Dear All, I am trying to run a function (growth over year) on each row of data.frame / data.table / tbl, since it is huge (1.5 million row). My main problem that it takes long time.
I am wondering if some one can help me in this issue, via using mutate in tidyverse, or by_row in purrrlyr, or any function in data.table.
#' ---
#' output:
#' md_document:
#' variant: markdown_github
#' ---
#+ reprex-setup, include = FALSE
knitr::opts_chunk$set(collapse = TRUE, comment = "#>", error = TRUE)
knitr::opts_knit$set(upload.fun = knitr::imgur_upload)
knitr::opts_chunk$set(tidy = TRUE, tidy.opts = list(indent = 2))
#+ reprex-body
library(tidyverse)
library(purrrlyr)
library(reprex)
library(data.table)
growth.ls <- function(values, n = seq_along(values)){
# values <- as.numeric(values)
if (anyNA(values)) return(NA_real_)
if (any(!is.finite(values))) return(NA_real_)

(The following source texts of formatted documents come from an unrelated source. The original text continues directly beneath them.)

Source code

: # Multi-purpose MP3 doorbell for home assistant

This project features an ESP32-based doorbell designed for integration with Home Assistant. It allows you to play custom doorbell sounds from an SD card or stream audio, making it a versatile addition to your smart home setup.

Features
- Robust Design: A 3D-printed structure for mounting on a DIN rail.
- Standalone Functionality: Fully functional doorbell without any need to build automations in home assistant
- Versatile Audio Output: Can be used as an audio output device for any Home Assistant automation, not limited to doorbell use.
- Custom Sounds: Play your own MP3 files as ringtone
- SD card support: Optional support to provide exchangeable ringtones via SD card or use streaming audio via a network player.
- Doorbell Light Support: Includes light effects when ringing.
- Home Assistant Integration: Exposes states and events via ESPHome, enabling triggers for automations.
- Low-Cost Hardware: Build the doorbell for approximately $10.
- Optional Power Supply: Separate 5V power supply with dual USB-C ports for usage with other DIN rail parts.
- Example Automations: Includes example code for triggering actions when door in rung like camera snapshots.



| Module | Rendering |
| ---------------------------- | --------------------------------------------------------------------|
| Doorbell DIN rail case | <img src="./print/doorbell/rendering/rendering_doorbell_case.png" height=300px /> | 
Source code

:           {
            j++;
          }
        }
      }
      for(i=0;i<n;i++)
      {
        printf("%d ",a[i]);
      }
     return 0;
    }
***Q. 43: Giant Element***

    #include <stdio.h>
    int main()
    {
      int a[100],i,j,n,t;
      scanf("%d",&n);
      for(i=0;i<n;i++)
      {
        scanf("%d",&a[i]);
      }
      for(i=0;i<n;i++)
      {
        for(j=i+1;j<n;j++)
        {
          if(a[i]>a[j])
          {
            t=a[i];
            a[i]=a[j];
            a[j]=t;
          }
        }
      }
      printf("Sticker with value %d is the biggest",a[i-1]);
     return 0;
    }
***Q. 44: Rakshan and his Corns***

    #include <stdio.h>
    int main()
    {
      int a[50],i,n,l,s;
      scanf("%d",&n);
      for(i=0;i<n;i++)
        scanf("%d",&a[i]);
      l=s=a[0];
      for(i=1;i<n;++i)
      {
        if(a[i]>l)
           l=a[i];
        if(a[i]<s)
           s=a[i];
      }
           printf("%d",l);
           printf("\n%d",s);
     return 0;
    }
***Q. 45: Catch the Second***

if (any(values <= 0)) return(NA_real_)
# ln of y values then calculate regression line
z <- lm(log(values, base = exp(1))~(n))
# Exp of slope -1
(exp(z$coefficients[[2]]) - 1) * 100
}
set.seed(45L)
y <- data.table(x = sample(letters[1:10], 10^6, replace = TRUE),
x1 = sample(0.5:4, 10^6, replace = TRUE),
x2 = rnorm(10^6),
x3 = rnorm(10^6)
)
y %>% by_row(.collate = "rows", ..f = function(this_row){
this_row[2:4] %>% unlist %>% growth.ls})
Can you provide a smaller example showing the desired output?
x <- data.table(y = letters[1:4], x1990 = c(1,1,1,2), x1991 = c(2,1,1,1), x1992 = c(3,3,3,0.5), x1993 = c(5,2,2,4), x1994 = c(7,3, 5, NA_real_), x1995 = c(9, 8, 10,1))
if applied growth.ls to year columns (x1990: x1995)
apply(x[, paste0("x", 1990:1995), with = FALSE], 1, growth.ls)
# [1] 56.88514 53.77536 58.00203 NA
what if x has 1.5 million rows? what is the best way to calculate a new column "growth" rather than using apply.
I do not mind use any package since it is helping me delivered my work.
Thanks in advance
One thing I can suggest is to take a look at the "R for Data Science" book, specifically at the chapter "Many Models". I think, it more or less doing what you want to do.
However, one general note is that when you do anything 1.5 million times it is quite obviously going to take a long time. What you can do to speed it up a little (depending on number of cores you have) is to use any of the parallel packages available in R, e.g., future, mclapply etc.
Finally, you can try using some big data solutions, such as Spark or h2o, but then, of course, you need to do find a way to translate what you doing into appropriate code. On a similar note, you can try to reformulate your problem to build 1 huge model instead of 1.5 million small ones. With Spark and h2o this approach is likely to be more efficient, since they will do lots of optimizations for you.
2 Likes
Is it possible to provide any example so i could follow.
Package ‘multicore’ was removed from the CRAN repository.
Formerly available versions can be obtained from the archive.
Consider using package ‘parallel’ instead.
However, when I install packages via Rstudio (Windows), there are a lot of parallelDist, ParallelForest, etc. and parallel package is not included.
I followed this post to use future package with purrr.